Doctor Casino (Doctor Casino), Wednesday, 1 November 2006 06:38 (seventeen years ago) link

Of what I've read, I still think The Diamond Age is his most entertaining and satisfying book.

The Android Cat (Dan Perry), Wednesday, 1 November 2006 21:44 (seventeen years ago) link

Funny, I picked up Diamond Age just the other day to hold me over until i start Vineland (see appr. thread). Most has been said already, crypto is great, the baroque cycle is fine if you've got the time to kill, but a good editor would have improved it remarkably I'm sure. so far DA is entertaining me in all the ways Stephenson does, and I'm savvy enough to skim the interstitial show-offy parts and not miss the story.

Docpacey (docpacey), Wednesday, 1 November 2006 22:01 (seventeen years ago) link

I really, really liked Cryptonomicon but I still rep for TDA. I think that whole book is golden.

The Android Cat (Dan Perry), Wednesday, 1 November 2006 22:03 (seventeen years ago) link

two months pass...
George Clooney bringing cyberpunk classic The Diamond Age to Sci Fi Channel

Sci Fi announced that George Clooney will be part of the creative team bringing the retro cyberpunk book The 'Diamond Age' to the channel. Neal Stephenson will adapt the miniseries from his novel, which I'll basically sum up as the adventures a young girl goes through as she comes into the possession of a talking "smartbook." Clooney and partner Grant Heslov will executive produce.

Elvis Telecom (Chris Barrus), Friday, 12 January 2007 20:45 (seventeen years ago) link

No one writes the first three quarters of a novel like Stephenson.

hearditonthexico (rogermexico), Friday, 12 January 2007 22:27 (seventeen years ago) link

am just about to start snow crash for a paper on literature and media. also doing a william gibson novel for the same course but can't remember which one.

cellardoor (cellardoor), Saturday, 13 January 2007 23:46 (seventeen years ago) link

one year passes...

I really liked Cryptonomicon and Snow Crash, but really madly loved The Baroque Cycle because I'm a huge fan of long works of historical fiction involving pirates, scientists, and conspiracies, and it has all three! In that respect, it's the closest thing to The Sot-Weed Factor I've read in years, which is my barometer of the most fun book ever. And I want more. So given that that's where my taste runs, what would ILX recommend?
────────────────────
_Written tasks_
**A.** Reproduce the Stephenson discussion thread word for word, from "two months pass..." up to and including "novel like Stephenson.".
**B.** According to the Stephenson discussion thread, who will executive produce the miniseries of The Diamond Age?
The lines that follow were taken from a separate source.

(Stored items)
────────────────────
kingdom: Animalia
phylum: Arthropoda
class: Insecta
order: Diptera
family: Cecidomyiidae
────────────────────
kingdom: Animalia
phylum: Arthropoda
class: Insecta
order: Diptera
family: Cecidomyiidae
────────────────────
_Completed exercise_
**A.**
two months pass...
George Clooney bringing cyberpunk classic The Diamond Age to Sci Fi Channel

Sci Fi announced that George Clooney will be part of the creative team bringing the retro cyberpunk book The 'Diamond Age' to the channel. Neal Stephenson will adapt the miniseries from his novel, which I'll basically sum up as the adventures a young girl goes through as she comes into the possession of a talking "smartbook." Clooney and partner Grant Heslov will executive produce.

Elvis Telecom (Chris Barrus), Friday, 12 January 2007 20:45 (seventeen years ago) link

No one writes the first three quarters of a novel like Stephenson.

**B.** George Clooney and his partner Grant Heslov.